There is a shortage of primary care. and it is going to get worse as the US population reaches 50 million. Number of physician visits are directly proportional to the population. As the population increases, physician visits increase. That means more doctors are needed unless we can somehow work 36 hours a day. The demand for family practice is going to increase. But alas! not as sharply as Internal Medicine.
If you have already read about my post on Internal Medicine salary trends, there will be a serious short fall of IM docs. But there is a difference between the supply of Internal Medicine physicians and family practice docs. Physician Jobs in Internal Medicine nowadays can be categorized in three different types:
1. Traditional Internist: Those who see patients in the clinic and follow them in the hospital.

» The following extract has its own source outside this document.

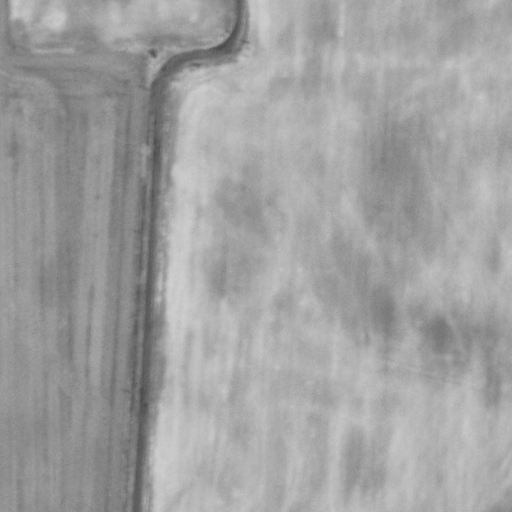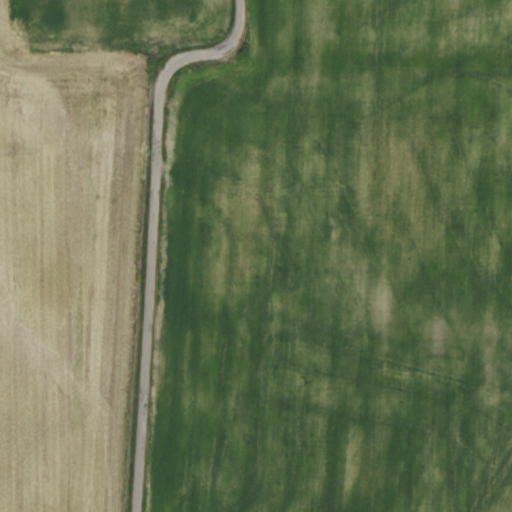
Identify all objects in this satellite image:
road: (152, 231)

2. Hospitalists: Those who strictly treat hospital patients only.
3. Out-Patient Docs: They see patients only in out-patient clinics and hand them over to hospitalist or other docs when patients are admitted to the hospital.
The point is that not all of Internal Medicine graduates churned out by residency mills are ending up in out patient primary care practices anymore. Therefore the short fall is much more steeper than Family Practice. Many hospitalist programs employ Family Physicians. But most of the FPs continue to enter outpatient settings as they are more comfortable with it because of the nature of their residency training.

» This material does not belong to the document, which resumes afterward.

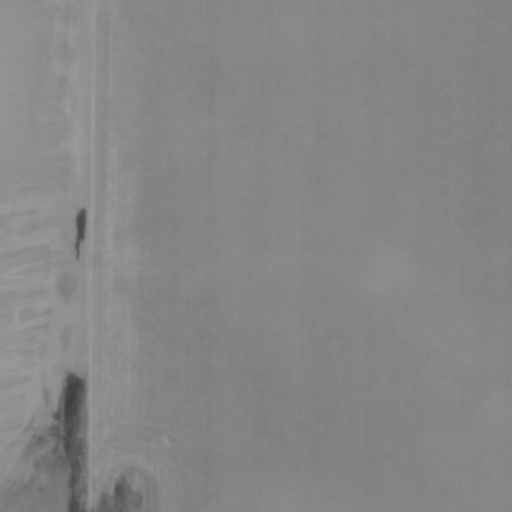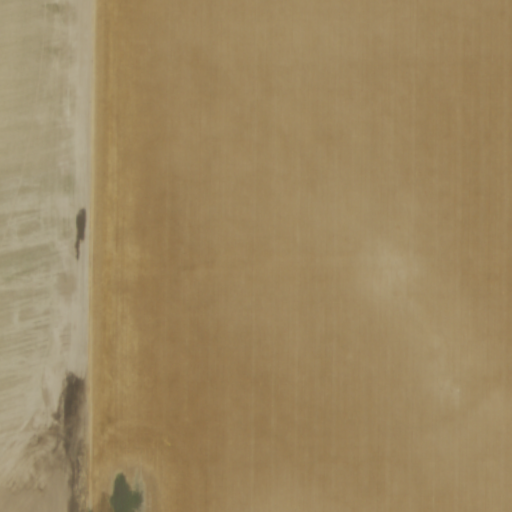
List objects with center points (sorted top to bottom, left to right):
crop: (256, 256)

Financially the Family Physicians are becoming more business savvy by offering patients quite a number of procedures at their office. The patients find it convenient and the medical practices are able to keep the revenue in their practices. The hospitals hate it! As I said before, most of the technology is becoming cheaper and affordable for the docs to keep procedures in house.
So the prediction: Family practice salaries will continue to show 7-10% rise but I do not expect it to be spectacular (like the radiology salaries in late 90s). Internal Medicine salary spikes will probably be more substantial when we compare two primary care specialties.